→ Task requirements
Render every line of the items below as a JSON list of strings, one string per line, omitting blank lines.

→ Material shown

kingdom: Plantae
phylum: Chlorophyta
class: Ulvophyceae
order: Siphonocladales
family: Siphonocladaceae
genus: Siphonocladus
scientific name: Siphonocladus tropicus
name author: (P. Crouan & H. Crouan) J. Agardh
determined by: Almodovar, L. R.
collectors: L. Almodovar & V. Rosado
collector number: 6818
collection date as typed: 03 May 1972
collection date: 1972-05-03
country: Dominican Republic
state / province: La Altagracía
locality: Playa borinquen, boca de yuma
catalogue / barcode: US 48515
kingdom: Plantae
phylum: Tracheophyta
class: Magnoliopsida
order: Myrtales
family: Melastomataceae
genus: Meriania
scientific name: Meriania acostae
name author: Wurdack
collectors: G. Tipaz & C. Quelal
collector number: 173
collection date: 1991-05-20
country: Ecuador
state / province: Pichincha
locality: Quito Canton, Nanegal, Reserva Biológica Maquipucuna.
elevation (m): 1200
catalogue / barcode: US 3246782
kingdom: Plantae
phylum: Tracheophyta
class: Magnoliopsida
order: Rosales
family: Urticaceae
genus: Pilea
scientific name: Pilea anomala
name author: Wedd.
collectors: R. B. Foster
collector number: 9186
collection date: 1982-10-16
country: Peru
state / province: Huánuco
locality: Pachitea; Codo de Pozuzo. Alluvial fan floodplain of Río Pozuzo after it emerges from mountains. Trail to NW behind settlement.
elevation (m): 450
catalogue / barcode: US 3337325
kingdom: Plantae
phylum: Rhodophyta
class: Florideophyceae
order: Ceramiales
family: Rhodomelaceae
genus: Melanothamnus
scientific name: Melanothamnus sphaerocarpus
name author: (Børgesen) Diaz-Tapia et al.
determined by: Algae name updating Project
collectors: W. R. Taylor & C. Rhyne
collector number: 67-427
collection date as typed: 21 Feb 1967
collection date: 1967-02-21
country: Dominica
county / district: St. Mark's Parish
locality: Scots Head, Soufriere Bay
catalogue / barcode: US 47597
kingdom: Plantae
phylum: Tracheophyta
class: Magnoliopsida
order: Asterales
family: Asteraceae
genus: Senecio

→ Solved problem
[
  "kingdom: Plantae",
  "phylum: Chlorophyta",
  "class: Ulvophyceae",
  "order: Siphonocladales",
  "family: Siphonocladaceae",
  "genus: Siphonocladus",
  "scientific name: Siphonocladus tropicus",
  "name author: (P. Crouan & H. Crouan) J. Agardh",
  "determined by: Almodovar, L. R.",
  "collectors: L. Almodovar & V. Rosado",
  "collector number: 6818",
  "collection date as typed: 03 May 1972",
  "collection date: 1972-05-03",
  "country: Dominican Republic",
  "state / province: La Altagracía",
  "locality: Playa borinquen, boca de yuma",
  "catalogue / barcode: US 48515",
  "kingdom: Plantae",
  "phylum: Tracheophyta",
  "class: Magnoliopsida",
  "order: Myrtales",
  "family: Melastomataceae",
  "genus: Meriania",
  "scientific name: Meriania acostae",
  "name author: Wurdack",
  "collectors: G. Tipaz & C. Quelal",
  "collector number: 173",
  "collection date: 1991-05-20",
  "country: Ecuador",
  "state / province: Pichincha",
  "locality: Quito Canton, Nanegal, Reserva Biológica Maquipucuna.",
  "elevation (m): 1200",
  "catalogue / barcode: US 3246782",
  "kingdom: Plantae",
  "phylum: Tracheophyta",
  "class: Magnoliopsida",
  "order: Rosales",
  "family: Urticaceae",
  "genus: Pilea",
  "scientific name: Pilea anomala",
  "name author: Wedd.",
  "collectors: R. B. Foster",
  "collector number: 9186",
  "collection date: 1982-10-16",
  "country: Peru",
  "state / province: Huánuco",
  "locality: Pachitea; Codo de Pozuzo. Alluvial fan floodplain of Río Pozuzo after it emerges from mountains. Trail to NW behind settlement.",
  "elevation (m): 450",
  "catalogue / barcode: US 3337325",
  "kingdom: Plantae",
  "phylum: Rhodophyta",
  "class: Florideophyceae",
  "order: Ceramiales",
  "family: Rhodomelaceae",
  "genus: Melanothamnus",
  "scientific name: Melanothamnus sphaerocarpus",
  "name author: (Børgesen) Diaz-Tapia et al.",
  "determined by: Algae name updating Project",
  "collectors: W. R. Taylor & C. Rhyne",
  "collector number: 67-427",
  "collection date as typed: 21 Feb 1967",
  "collection date: 1967-02-21",
  "country: Dominica",
  "county / district: St. Mark's Parish",
  "locality: Scots Head, Soufriere Bay",
  "catalogue / barcode: US 47597",
  "kingdom: Plantae",
  "phylum: Tracheophyta",
  "class: Magnoliopsida",
  "order: Asterales",
  "family: Asteraceae",
  "genus: Senecio"
]